To illustrate, let us check the number of buyers in the extreme case when the retailer’s operating cost equals infinity. In this scenario, we find that the number of buyers in the one-sided market equals \(L\sqrt{s \bar{v}}/\sqrt{2}\), which is an increasing function in search cost s; while as was shown in Eq. (8), the number of buyers on the two-sided platform is decreasing in search costs when buyers’ preferences for variety are low such that \(\mu <\frac{3F}{2}\). Consequently, given sufficiently high search costs, the consumer surplus in the one-sided market is always higher than that on the two-sided platform.Footnote 6 In all other cases, the consumer surplus in the one-sided market is higher when the operating cost \(k<\bar{k}\) and is lower when the operating cost \(k>\bar{k}\).

5 Conclusion

This paper compares two critical intermediary types in digital markets. Specifically, they are the one-sided retailer that buys products from sellers and resells them to buyers, and the two-sided platform that enables transactions among users—sellers and buyers–and charges commission fees. The study is mainly motivated by the critical role of intermediaries in digital markets and their increasing adoption of search technology in the e-commerce market. Through the study, we are interested in knowing how a reduction in buyers’ search costs affects the market outcomes for different market types.

To investigate, we build our model upon the existing literature with respect to random search and the economics of intermediaries, with the following novelties: First, the paper contributes to the search literature by endogenizing the demand and supply of the market. Second, we introduce network effects—which are one of the most critical characteristics of digital markets—to the search model by allowing buyers to have positive preferences for variety. Last, we compare two critical types of intermediary in the digital market using an innovative search approach.

Our results show that a decrease in search cost does not necessarily always enable the intermediary to obtain higher profits. More precisely, the influence of search cost on the intermediary’s profit is jointly determined by buyers’ preferences for variety and the intermediary type.
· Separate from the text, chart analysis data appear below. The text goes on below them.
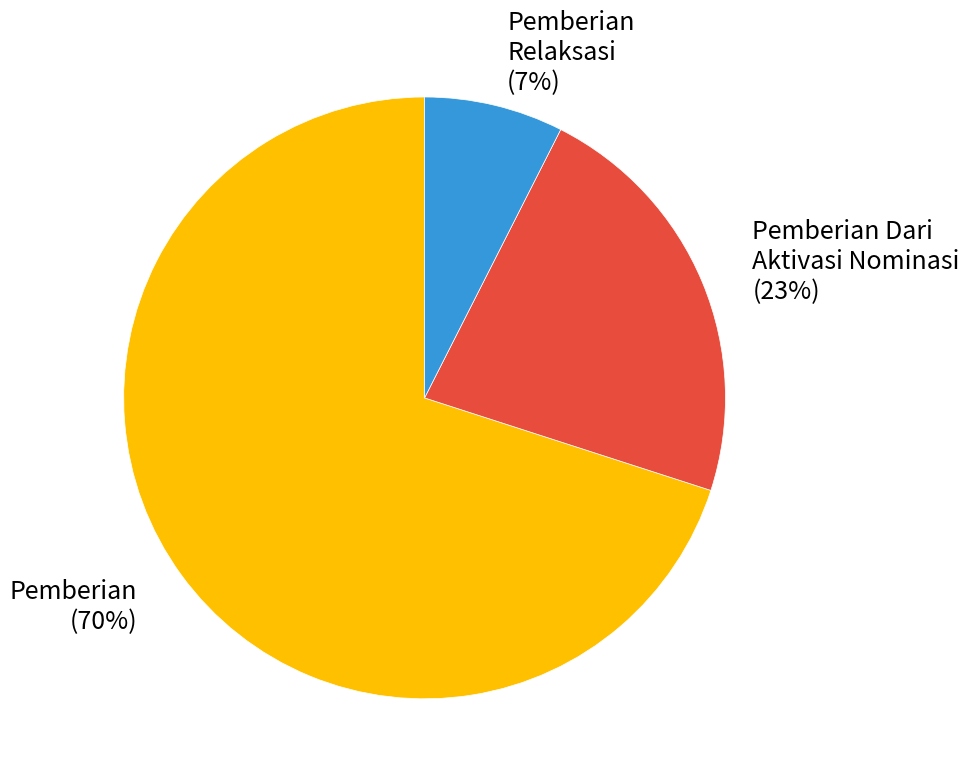

To the nearest percent, what percentage of the pie is Pemberian Relaksasi?

7%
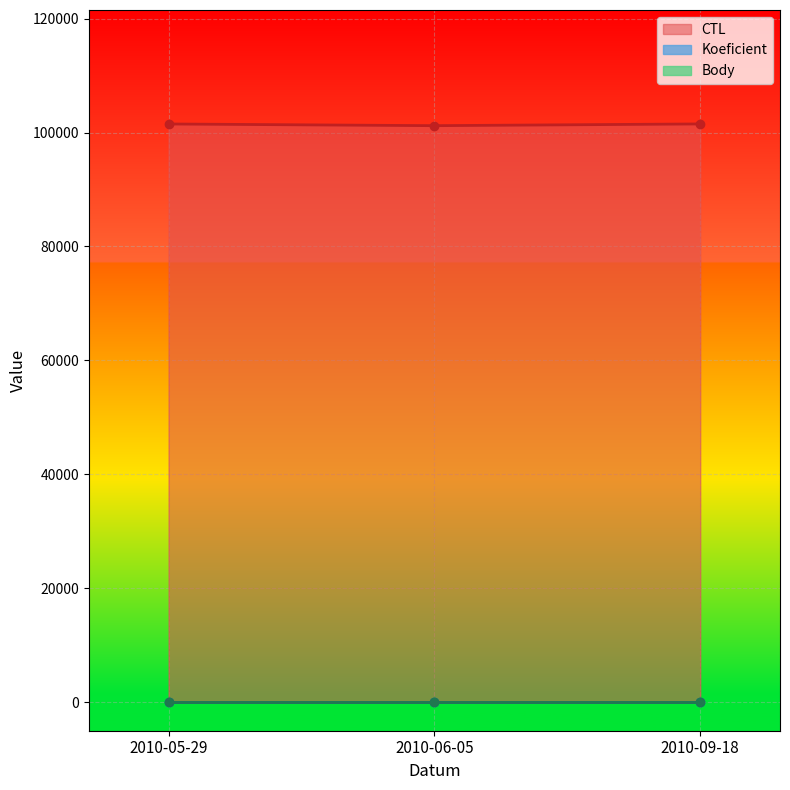

Rank the series at 2010-09-18 from lowest to highest value.

Koeficient, Body, CTL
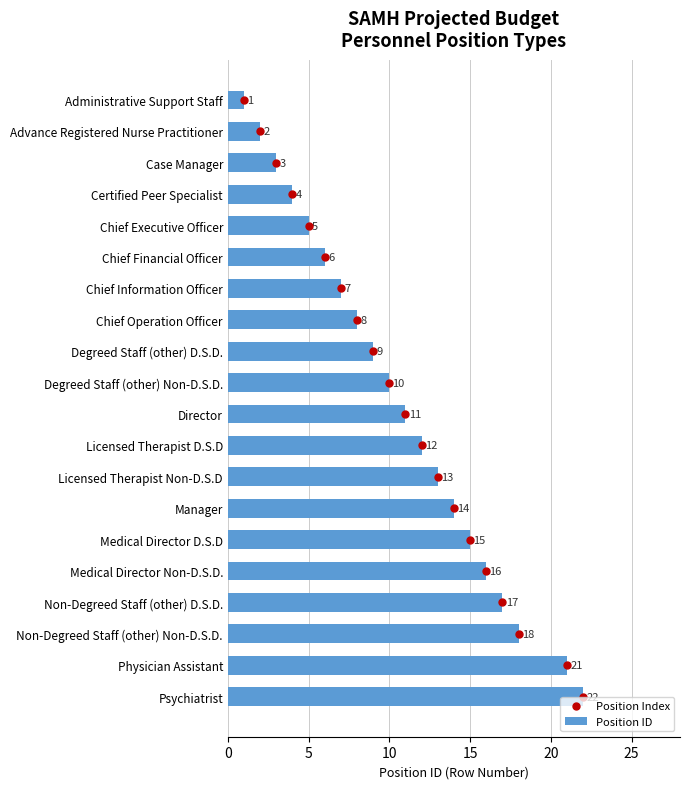

What are all the series names shown in the legend?

Position ID, Position Index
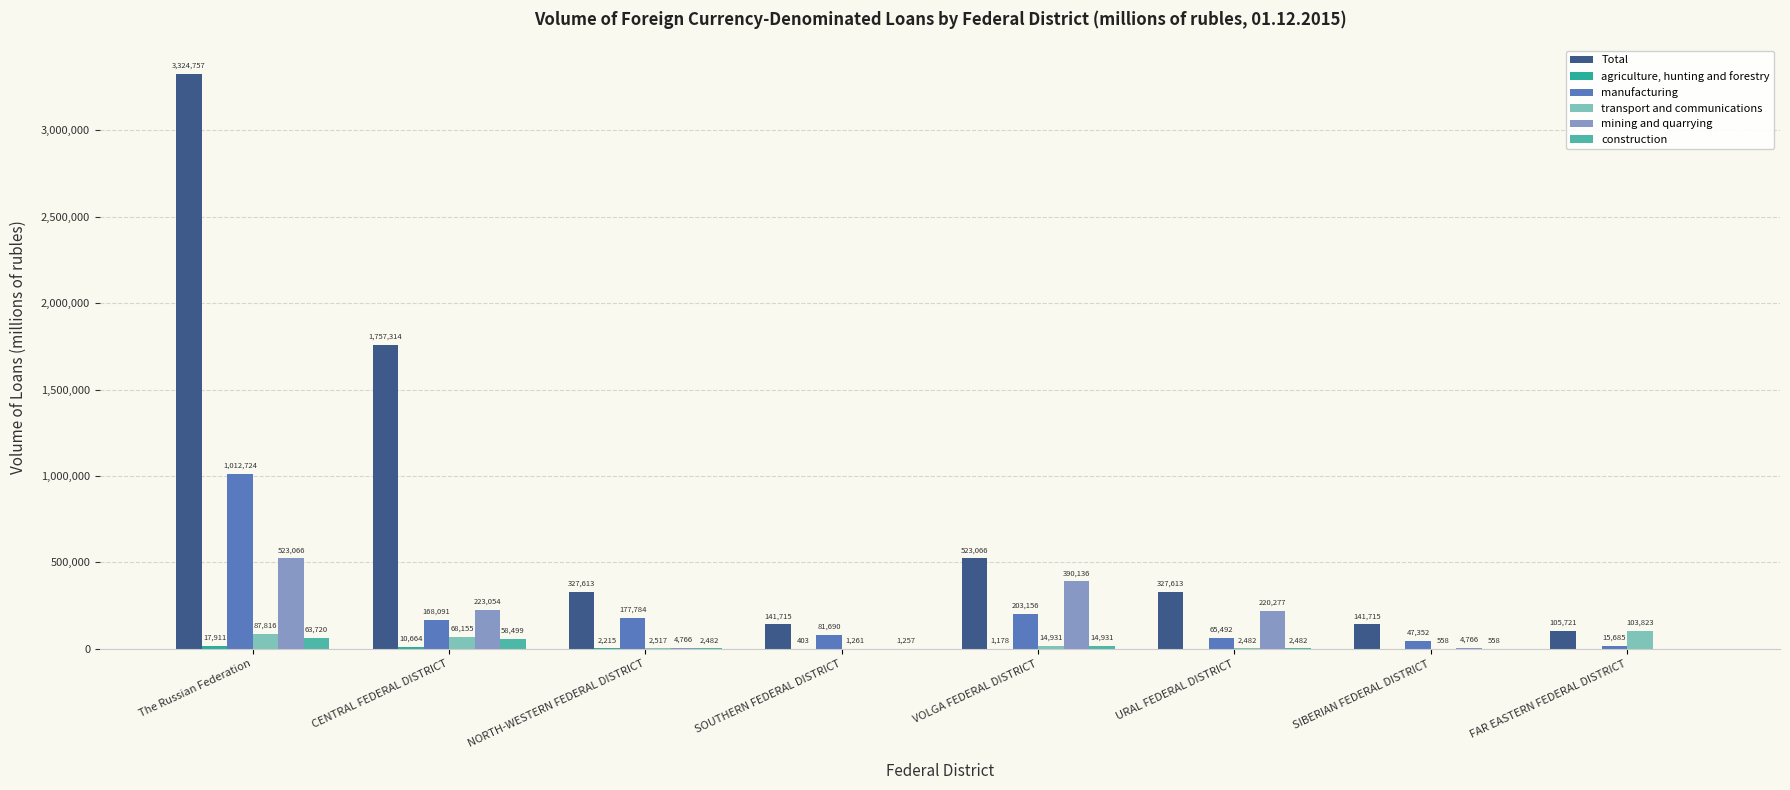

What is the highest value of the Total series?

3324757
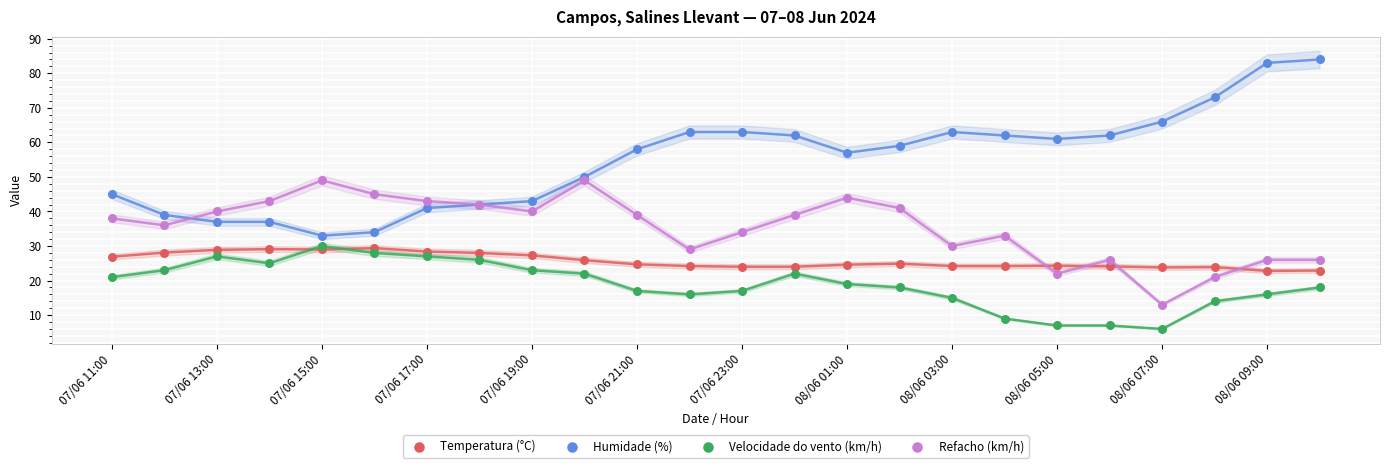

Which series has the widest spread of Y values?

Humidade (%)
Besides the innovative findings, our research also has limitations and could be extended in many promising directions. For instance, our study focuses on the monopoly case where buyers have to go through the intermediary to make transactions and the market is fully covered. As a consequence, the product variety of the intermediary is critical as consumers cannot get varieties from other places. Furthermore, we also endow the one-sided retailer with the ability to extract all surplus from buyers by assuming that buyers are no longer sensitive to price once entering the market. If the one-sided retailer faces a down-sloping demand, the model becomes more complex and requires further investigation.

To make the model tractable and simple, we also assume that consumers all have the same search cost and share the same belief about product value distribution between 0 and \(\bar{v}\), while sellers all have zero marginal cost. However, current intermediaries are able to affect not only the search cost of buyers but also the distribution of products in search results. Thus additional adjustments could be made to investigate several current popular search technologies—including targeted search, machine learning, and personalized listing.